ROOKIE OF YEAR: Cole Caufield — A first-round pick (No. 15) in the 2019 Draft, Caufield has been an elite goal scorer at every level he has played, and that now includes the NHL and the Stanley Cup Playoffs. The 20-year-old right wing won the Hobey Baker Award as the top player in men’s NCAA Division I hockey after scoring 30 goals in 31 games with Wisconsin. He scored twice in his professional debut with Laval of the AHL, where he had three goals and an assist in two games before he was recalled by the Canadiens on an emergency basis. Caufield scored his first two NHL goals in overtime, becoming the third player to accomplish the feat. Held out of the lineup at the start of the first round, Caufield made his playoff debut in Game 3 against Toronto and quickly earned a spot in the lineup, ultimately joining center Nick Suzuki and Toffoli to form a potent offensive line. He has scored nine points (four goals, five assists) in 15 postseason games.
BIGGEST SURPRISE: Big four on defense — Shea Weber, Jeff Petry, Ben Chiarot and Joel Edmundson have carried the load for Montreal throughout the playoffs. Weber (25:38 average ice time per game), Chiarot (25:37), Petry (24:23) and Edmundson (23:22) are seemingly always on the ice and providing a formidable and ferocious layer of defense, making opposing forwards earn every inch of ice in front of Price.

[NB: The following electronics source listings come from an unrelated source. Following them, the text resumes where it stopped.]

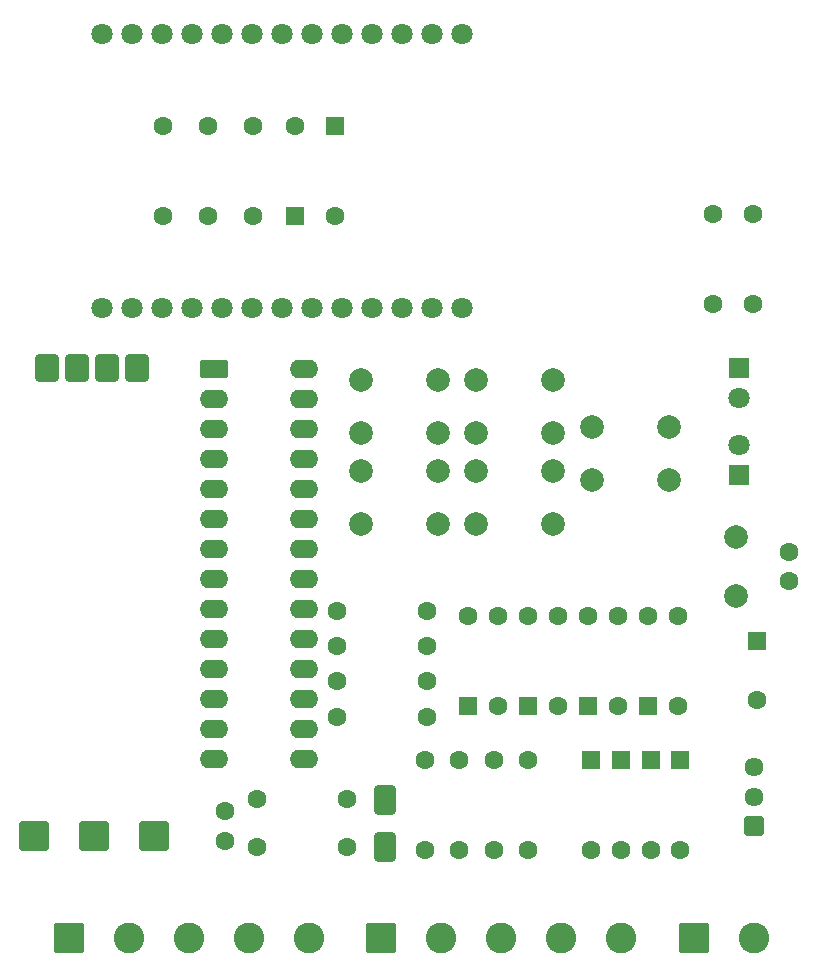
<source format=gbr>
%TF.GenerationSoftware,KiCad,Pcbnew,9.0.3*%
%TF.CreationDate,2026-01-26T07:37:58-05:00*%
%TF.ProjectId,MASTER,4d415354-4552-42e6-9b69-6361645f7063,rev?*%
%TF.SameCoordinates,Original*%
%TF.FileFunction,Soldermask,Top*%
%TF.FilePolarity,Negative*%
%FSLAX46Y46*%
G04 Gerber Fmt 4.6, Leading zero omitted, Abs format (unit mm)*
G04 Created by KiCad (PCBNEW 9.0.3) date 2026-01-26 07:37:58*
%MOMM*%
%LPD*%
G01*
G04 APERTURE LIST*
G04 Aperture macros list*
%AMRoundRect*
0 Rectangle with rounded corners*
0 $1 Rounding radius*
0 $2 $3 $4 $5 $6 $7 $8 $9 X,Y pos of 4 corners*
0 Add a 4 corners polygon primitive as box body*
4,1,4,$2,$3,$4,$5,$6,$7,$8,$9,$2,$3,0*
0 Add four circle primitives for the rounded corners*
1,1,$1+$1,$2,$3*
1,1,$1+$1,$4,$5*
1,1,$1+$1,$6,$7*
1,1,$1+$1,$8,$9*
0 Add four rect primitives between the rounded corners*
20,1,$1+$1,$2,$3,$4,$5,0*
20,1,$1+$1,$4,$5,$6,$7,0*
20,1,$1+$1,$6,$7,$8,$9,0*
20,1,$1+$1,$8,$9,$2,$3,0*%
G04 Aperture macros list end*
%ADD10C,2.000000*%
%ADD11C,1.600000*%
%ADD12RoundRect,0.250000X-1.050000X-1.050000X1.050000X-1.050000X1.050000X1.050000X-1.050000X1.050000X0*%
%ADD13C,2.600000*%
%ADD14RoundRect,0.250000X-0.550000X0.550000X-0.550000X-0.550000X0.550000X-0.550000X0.550000X0.550000X0*%
%ADD15C,1.800000*%
%ADD16RoundRect,0.250000X-0.650000X1.000000X-0.650000X-1.000000X0.650000X-1.000000X0.650000X1.000000X0*%
%ADD17RoundRect,0.102000X0.704000X-0.704000X0.704000X0.704000X-0.704000X0.704000X-0.704000X-0.704000X0*%
%ADD18C,1.612000*%
%ADD19R,1.800000X1.800000*%
%ADD20RoundRect,0.250000X0.550000X-0.550000X0.550000X0.550000X-0.550000X0.550000X-0.550000X-0.550000X0*%
%ADD21RoundRect,0.250000X-0.950000X-0.550000X0.950000X-0.550000X0.950000X0.550000X-0.950000X0.550000X0*%
%ADD22O,2.400000X1.600000*%
%ADD23RoundRect,0.250000X-0.750000X0.900000X-0.750000X-0.900000X0.750000X-0.900000X0.750000X0.900000X0*%
%ADD24RoundRect,0.250000X-1.020000X1.020000X-1.020000X-1.020000X1.020000X-1.020000X1.020000X1.020000X0*%
G04 APERTURE END LIST*
D10*
%TO.C,SW4*%
X79665000Y-73325000D03*
X86165000Y-73325000D03*
X79665000Y-77825000D03*
X86165000Y-77825000D03*
%TD*%
D11*
%TO.C,R11*%
X81123300Y-97865000D03*
X81123300Y-105485000D03*
%TD*%
D10*
%TO.C,C4*%
X101665000Y-83925000D03*
X101665000Y-78925000D03*
%TD*%
D11*
%TO.C,R12*%
X67855000Y-88175000D03*
X75475000Y-88175000D03*
%TD*%
D12*
%TO.C,DIGITAL_INPUTS1*%
X71620000Y-112925000D03*
D13*
X76700000Y-112925000D03*
X81780000Y-112925000D03*
X86860000Y-112925000D03*
X91940000Y-112925000D03*
%TD*%
D12*
%TO.C,MODBUS_OUT1*%
X45160000Y-112925000D03*
D13*
X50240000Y-112925000D03*
X55320000Y-112925000D03*
X60400000Y-112925000D03*
X65480000Y-112925000D03*
%TD*%
D11*
%TO.C,R8*%
X67855000Y-94175000D03*
X75475000Y-94175000D03*
%TD*%
%TO.C,C1*%
X58355000Y-102175000D03*
X58355000Y-104675000D03*
%TD*%
D14*
%TO.C,C3*%
X103415000Y-87772300D03*
D11*
X103415000Y-92772300D03*
%TD*%
D15*
%TO.C,ESP32*%
X47930000Y-59525000D03*
X50470000Y-59525000D03*
X53010000Y-59525000D03*
X55550000Y-59525000D03*
X58090000Y-59525000D03*
X60630000Y-59525000D03*
X63170000Y-59525000D03*
X65710000Y-59525000D03*
X68250000Y-59525000D03*
X70790000Y-59525000D03*
X73330000Y-59525000D03*
X75870000Y-59525000D03*
X78410000Y-59525000D03*
X47930000Y-36325000D03*
X50470000Y-36325000D03*
X53010000Y-36325000D03*
X55550000Y-36325000D03*
X58090000Y-36325000D03*
X60630000Y-36325000D03*
X63170000Y-36325000D03*
X65710000Y-36325000D03*
X68250000Y-36325000D03*
X70790000Y-36325000D03*
X73330000Y-36325000D03*
X75870000Y-36325000D03*
X78410000Y-36325000D03*
%TD*%
D10*
%TO.C,SW2*%
X69915000Y-73325000D03*
X76415000Y-73325000D03*
X69915000Y-77825000D03*
X76415000Y-77825000D03*
%TD*%
D12*
%TO.C,PWR_IN1*%
X98080000Y-112925000D03*
D13*
X103160000Y-112925000D03*
%TD*%
D11*
%TO.C,R0*%
X53115000Y-51735000D03*
X53115000Y-44115000D03*
%TD*%
%TO.C,R10*%
X67855000Y-91175000D03*
X75475000Y-91175000D03*
%TD*%
D10*
%TO.C,SW1*%
X69915000Y-65675000D03*
X76415000Y-65675000D03*
X69915000Y-70175000D03*
X76415000Y-70175000D03*
%TD*%
D11*
%TO.C,R6*%
X60765000Y-44115000D03*
X60765000Y-51735000D03*
%TD*%
%TO.C,R2*%
X99665000Y-51615000D03*
X99665000Y-59235000D03*
%TD*%
D16*
%TO.C,D5*%
X71915000Y-101175000D03*
X71915000Y-105175000D03*
%TD*%
D11*
%TO.C,R4*%
X61105000Y-105175000D03*
X68725000Y-105175000D03*
%TD*%
D10*
%TO.C,SW5*%
X89465000Y-69600000D03*
X95965000Y-69600000D03*
X89465000Y-74100000D03*
X95965000Y-74100000D03*
%TD*%
D17*
%TO.C,S1*%
X103165000Y-103425000D03*
D18*
X103165000Y-100925000D03*
X103165000Y-98425000D03*
%TD*%
D11*
%TO.C,R1*%
X56940000Y-51735000D03*
X56940000Y-44115000D03*
%TD*%
D14*
%TO.C,D7*%
X91915000Y-97865000D03*
D11*
X91915000Y-105485000D03*
%TD*%
D19*
%TO.C,D1*%
X101945000Y-73700000D03*
D15*
X101945000Y-71160000D03*
%TD*%
D14*
%TO.C,D8*%
X94415000Y-97865000D03*
D11*
X94415000Y-105485000D03*
%TD*%
D20*
%TO.C,U5*%
X84060000Y-93230000D03*
D11*
X86600000Y-93230000D03*
X86600000Y-85610000D03*
X84060000Y-85610000D03*
%TD*%
D14*
%TO.C,D4*%
X67665000Y-44115000D03*
D11*
X67665000Y-51735000D03*
%TD*%
D19*
%TO.C,D2*%
X101915000Y-64635000D03*
D15*
X101915000Y-67175000D03*
%TD*%
D11*
%TO.C,C5*%
X106165000Y-82675000D03*
X106165000Y-80175000D03*
%TD*%
D21*
%TO.C,U1*%
X57415000Y-64735000D03*
D22*
X57415000Y-67275000D03*
X57415000Y-69815000D03*
X57415000Y-72355000D03*
X57415000Y-74895000D03*
X57415000Y-77435000D03*
X57415000Y-79975000D03*
X57415000Y-82515000D03*
X57415000Y-85055000D03*
X57415000Y-87595000D03*
X57415000Y-90135000D03*
X57415000Y-92675000D03*
X57415000Y-95215000D03*
X57415000Y-97755000D03*
X65035000Y-97755000D03*
X65035000Y-95215000D03*
X65035000Y-92675000D03*
X65035000Y-90135000D03*
X65035000Y-87595000D03*
X65035000Y-85055000D03*
X65035000Y-82515000D03*
X65035000Y-79975000D03*
X65035000Y-77435000D03*
X65035000Y-74895000D03*
X65035000Y-72355000D03*
X65035000Y-69815000D03*
X65035000Y-67275000D03*
X65035000Y-64735000D03*
%TD*%
D20*
%TO.C,U7*%
X94220000Y-93230000D03*
D11*
X96760000Y-93230000D03*
X96760000Y-85610000D03*
X94220000Y-85610000D03*
%TD*%
%TO.C,R13*%
X84000000Y-97865000D03*
X84000000Y-105485000D03*
%TD*%
D20*
%TO.C,U6*%
X89140000Y-93230000D03*
D11*
X91680000Y-93230000D03*
X91680000Y-85610000D03*
X89140000Y-85610000D03*
%TD*%
D23*
%TO.C,U2*%
X50915000Y-64625000D03*
X48375000Y-64625000D03*
X45835000Y-64625000D03*
X43295000Y-64625000D03*
D24*
X52415000Y-104225000D03*
X47335000Y-104225000D03*
X42255000Y-104225000D03*
%TD*%
D11*
%TO.C,R9*%
X78206700Y-97865000D03*
X78206700Y-105485000D03*
%TD*%
D14*
%TO.C,D9*%
X96915000Y-97865000D03*
D11*
X96915000Y-105485000D03*
%TD*%
D10*
%TO.C,SW3*%
X79665000Y-65675000D03*
X86165000Y-65675000D03*
X79665000Y-70175000D03*
X86165000Y-70175000D03*
%TD*%
D11*
%TO.C,R5*%
X68725000Y-101125000D03*
X61105000Y-101125000D03*
%TD*%
D14*
%TO.C,D6*%
X89415000Y-97865000D03*
D11*
X89415000Y-105485000D03*
%TD*%
%TO.C,R14*%
X67855000Y-85175000D03*
X75475000Y-85175000D03*
%TD*%
%TO.C,R3*%
X103115000Y-51615000D03*
X103115000Y-59235000D03*
%TD*%
%TO.C,R7*%
X75290000Y-97865000D03*
X75290000Y-105485000D03*
%TD*%
D20*
%TO.C,U4*%
X78980000Y-93230000D03*
D11*
X81520000Y-93230000D03*
X81520000Y-85610000D03*
X78980000Y-85610000D03*
%TD*%
D20*
%TO.C,D3*%
X64340000Y-51735000D03*
D11*
X64340000Y-44115000D03*
%TD*%
M02*

</source>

Edmundson, who won the Cup with St. Louis in 2019, was a key addition to the lineup, providing the right fit to partner with Petry after Chiarot previously found a similar bond with Weber on the top pair. The four have helped the success of the penalty-killing unit, which has not allowed a power-play goal in 13 games since Game 4 of the first round.